Erwin McManus once said that power doesn’t corrupt an individual, it merely exposes his/her true self.  Leaders who regularly spend time developing their “true self” are less likely to fall for the temptation to abuse their authority.  Rather, strong character will win the day and reflect well on the leader, benefitting his/her team members and the organization as a whole.  Leaders who invest time to develop their character will be ready to:

  • Say thank you and look for opportunities to show appreciation… because they can.
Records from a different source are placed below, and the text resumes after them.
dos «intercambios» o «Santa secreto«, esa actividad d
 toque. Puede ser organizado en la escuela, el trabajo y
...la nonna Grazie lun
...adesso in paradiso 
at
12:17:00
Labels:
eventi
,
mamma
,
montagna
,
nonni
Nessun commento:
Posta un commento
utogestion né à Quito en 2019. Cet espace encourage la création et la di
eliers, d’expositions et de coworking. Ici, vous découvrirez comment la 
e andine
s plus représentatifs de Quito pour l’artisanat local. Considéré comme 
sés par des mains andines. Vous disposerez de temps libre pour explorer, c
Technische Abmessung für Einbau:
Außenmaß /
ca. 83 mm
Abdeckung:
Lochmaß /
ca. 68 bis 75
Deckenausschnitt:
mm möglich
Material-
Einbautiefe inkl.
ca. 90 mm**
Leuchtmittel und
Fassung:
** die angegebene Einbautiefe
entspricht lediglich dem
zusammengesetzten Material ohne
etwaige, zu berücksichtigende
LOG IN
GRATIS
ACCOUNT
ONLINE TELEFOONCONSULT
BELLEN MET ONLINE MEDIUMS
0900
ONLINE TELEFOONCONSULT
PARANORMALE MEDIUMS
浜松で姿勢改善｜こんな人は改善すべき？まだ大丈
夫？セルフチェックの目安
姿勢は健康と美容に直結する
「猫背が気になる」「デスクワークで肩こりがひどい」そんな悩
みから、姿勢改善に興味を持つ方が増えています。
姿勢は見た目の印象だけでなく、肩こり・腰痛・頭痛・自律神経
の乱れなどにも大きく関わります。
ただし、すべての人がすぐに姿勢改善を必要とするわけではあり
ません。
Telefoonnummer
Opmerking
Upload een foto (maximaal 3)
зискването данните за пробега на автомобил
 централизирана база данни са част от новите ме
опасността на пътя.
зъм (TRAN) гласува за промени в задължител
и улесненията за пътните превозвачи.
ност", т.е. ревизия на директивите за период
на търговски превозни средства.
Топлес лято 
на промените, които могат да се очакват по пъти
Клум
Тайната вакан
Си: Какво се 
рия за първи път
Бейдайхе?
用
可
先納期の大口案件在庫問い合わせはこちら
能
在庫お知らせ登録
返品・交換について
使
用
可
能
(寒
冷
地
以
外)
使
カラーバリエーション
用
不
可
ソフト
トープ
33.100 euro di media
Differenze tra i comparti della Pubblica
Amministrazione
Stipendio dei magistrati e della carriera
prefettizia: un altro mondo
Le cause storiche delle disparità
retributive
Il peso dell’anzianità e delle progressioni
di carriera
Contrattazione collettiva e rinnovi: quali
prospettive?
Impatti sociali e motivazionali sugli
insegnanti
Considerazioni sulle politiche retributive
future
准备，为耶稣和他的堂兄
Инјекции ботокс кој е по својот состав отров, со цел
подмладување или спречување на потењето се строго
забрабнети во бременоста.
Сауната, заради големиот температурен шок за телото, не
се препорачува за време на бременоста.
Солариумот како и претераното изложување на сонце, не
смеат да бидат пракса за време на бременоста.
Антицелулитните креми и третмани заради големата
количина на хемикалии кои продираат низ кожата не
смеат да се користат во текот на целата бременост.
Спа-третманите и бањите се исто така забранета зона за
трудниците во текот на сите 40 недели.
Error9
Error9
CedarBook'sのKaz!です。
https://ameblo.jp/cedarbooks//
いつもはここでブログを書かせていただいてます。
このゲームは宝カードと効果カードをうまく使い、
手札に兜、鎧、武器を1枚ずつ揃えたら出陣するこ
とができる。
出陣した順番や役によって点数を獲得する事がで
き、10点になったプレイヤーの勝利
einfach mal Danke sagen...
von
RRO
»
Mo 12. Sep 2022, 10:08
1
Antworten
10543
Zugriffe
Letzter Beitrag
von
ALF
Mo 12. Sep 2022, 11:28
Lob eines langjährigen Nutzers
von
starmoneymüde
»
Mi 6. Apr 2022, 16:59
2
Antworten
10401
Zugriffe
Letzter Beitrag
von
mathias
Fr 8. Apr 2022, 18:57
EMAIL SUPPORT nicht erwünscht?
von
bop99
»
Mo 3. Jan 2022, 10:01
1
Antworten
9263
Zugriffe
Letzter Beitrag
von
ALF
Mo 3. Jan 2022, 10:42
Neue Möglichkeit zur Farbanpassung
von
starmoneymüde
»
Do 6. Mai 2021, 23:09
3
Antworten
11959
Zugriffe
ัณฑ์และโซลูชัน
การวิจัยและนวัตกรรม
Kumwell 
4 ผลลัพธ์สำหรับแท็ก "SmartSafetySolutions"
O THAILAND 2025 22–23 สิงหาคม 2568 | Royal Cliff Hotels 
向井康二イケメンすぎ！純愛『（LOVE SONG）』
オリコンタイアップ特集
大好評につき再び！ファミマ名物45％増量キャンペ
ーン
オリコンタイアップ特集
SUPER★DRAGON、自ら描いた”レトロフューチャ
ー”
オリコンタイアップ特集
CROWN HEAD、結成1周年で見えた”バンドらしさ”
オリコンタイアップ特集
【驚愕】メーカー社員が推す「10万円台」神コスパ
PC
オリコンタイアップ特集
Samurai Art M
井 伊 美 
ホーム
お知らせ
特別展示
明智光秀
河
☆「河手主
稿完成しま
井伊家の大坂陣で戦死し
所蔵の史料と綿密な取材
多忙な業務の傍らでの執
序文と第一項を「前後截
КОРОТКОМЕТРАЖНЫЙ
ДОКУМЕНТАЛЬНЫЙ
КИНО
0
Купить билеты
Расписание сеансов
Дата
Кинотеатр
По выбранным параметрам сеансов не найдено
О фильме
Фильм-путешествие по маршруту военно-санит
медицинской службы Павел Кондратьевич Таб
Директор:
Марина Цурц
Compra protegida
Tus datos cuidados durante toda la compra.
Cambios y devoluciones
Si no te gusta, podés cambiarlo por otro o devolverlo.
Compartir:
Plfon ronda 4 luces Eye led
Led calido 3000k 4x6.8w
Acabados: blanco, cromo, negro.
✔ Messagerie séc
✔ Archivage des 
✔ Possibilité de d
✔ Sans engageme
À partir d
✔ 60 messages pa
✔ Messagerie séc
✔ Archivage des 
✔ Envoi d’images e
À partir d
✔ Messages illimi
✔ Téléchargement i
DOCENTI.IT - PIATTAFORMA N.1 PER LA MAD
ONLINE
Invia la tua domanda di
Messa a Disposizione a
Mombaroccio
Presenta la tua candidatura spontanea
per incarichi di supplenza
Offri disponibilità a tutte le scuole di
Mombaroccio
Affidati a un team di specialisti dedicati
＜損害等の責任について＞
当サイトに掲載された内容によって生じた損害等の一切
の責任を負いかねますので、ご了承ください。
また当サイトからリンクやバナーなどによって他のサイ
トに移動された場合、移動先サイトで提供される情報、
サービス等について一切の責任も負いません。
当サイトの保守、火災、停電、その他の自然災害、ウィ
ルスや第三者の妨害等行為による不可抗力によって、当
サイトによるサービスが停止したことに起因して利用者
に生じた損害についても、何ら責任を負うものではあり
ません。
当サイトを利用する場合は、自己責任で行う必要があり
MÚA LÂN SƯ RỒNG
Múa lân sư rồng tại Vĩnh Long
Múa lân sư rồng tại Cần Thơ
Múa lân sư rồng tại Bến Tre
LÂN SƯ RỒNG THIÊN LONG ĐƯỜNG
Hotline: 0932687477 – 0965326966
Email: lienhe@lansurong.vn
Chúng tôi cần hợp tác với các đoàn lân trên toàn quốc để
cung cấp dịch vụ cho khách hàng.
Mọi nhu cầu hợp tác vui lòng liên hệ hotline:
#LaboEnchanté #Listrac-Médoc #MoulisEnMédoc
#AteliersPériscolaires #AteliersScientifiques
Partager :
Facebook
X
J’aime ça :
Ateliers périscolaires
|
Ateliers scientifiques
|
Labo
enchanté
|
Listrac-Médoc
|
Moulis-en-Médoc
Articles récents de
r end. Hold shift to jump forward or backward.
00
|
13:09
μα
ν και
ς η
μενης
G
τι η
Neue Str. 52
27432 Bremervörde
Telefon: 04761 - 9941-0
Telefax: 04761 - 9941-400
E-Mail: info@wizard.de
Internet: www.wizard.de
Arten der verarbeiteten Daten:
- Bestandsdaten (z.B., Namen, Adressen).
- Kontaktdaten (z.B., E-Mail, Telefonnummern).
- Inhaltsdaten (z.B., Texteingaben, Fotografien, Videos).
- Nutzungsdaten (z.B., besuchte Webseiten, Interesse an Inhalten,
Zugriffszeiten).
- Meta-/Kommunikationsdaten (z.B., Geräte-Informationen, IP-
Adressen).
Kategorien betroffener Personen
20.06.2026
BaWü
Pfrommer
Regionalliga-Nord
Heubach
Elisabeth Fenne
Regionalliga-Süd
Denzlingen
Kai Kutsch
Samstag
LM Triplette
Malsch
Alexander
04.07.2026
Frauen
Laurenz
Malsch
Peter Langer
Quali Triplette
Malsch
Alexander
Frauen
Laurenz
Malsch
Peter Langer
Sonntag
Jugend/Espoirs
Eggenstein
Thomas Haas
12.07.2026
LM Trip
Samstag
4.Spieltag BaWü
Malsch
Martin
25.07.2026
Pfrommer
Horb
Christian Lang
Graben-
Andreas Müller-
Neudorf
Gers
  • Honor their commitments, including meeting times and expectations… because they can.
  • Give voice to others in the organization where they work, even if they have opposing viewpoints… because they can.
  • Directly address accountability issues with team members rather than delivering relational consequences… because they can.

You can use your strong voice and decision-making ability to build up and engage those around you.  Take time to invest in your leadership character.  You and the people that depend on you will be glad you did.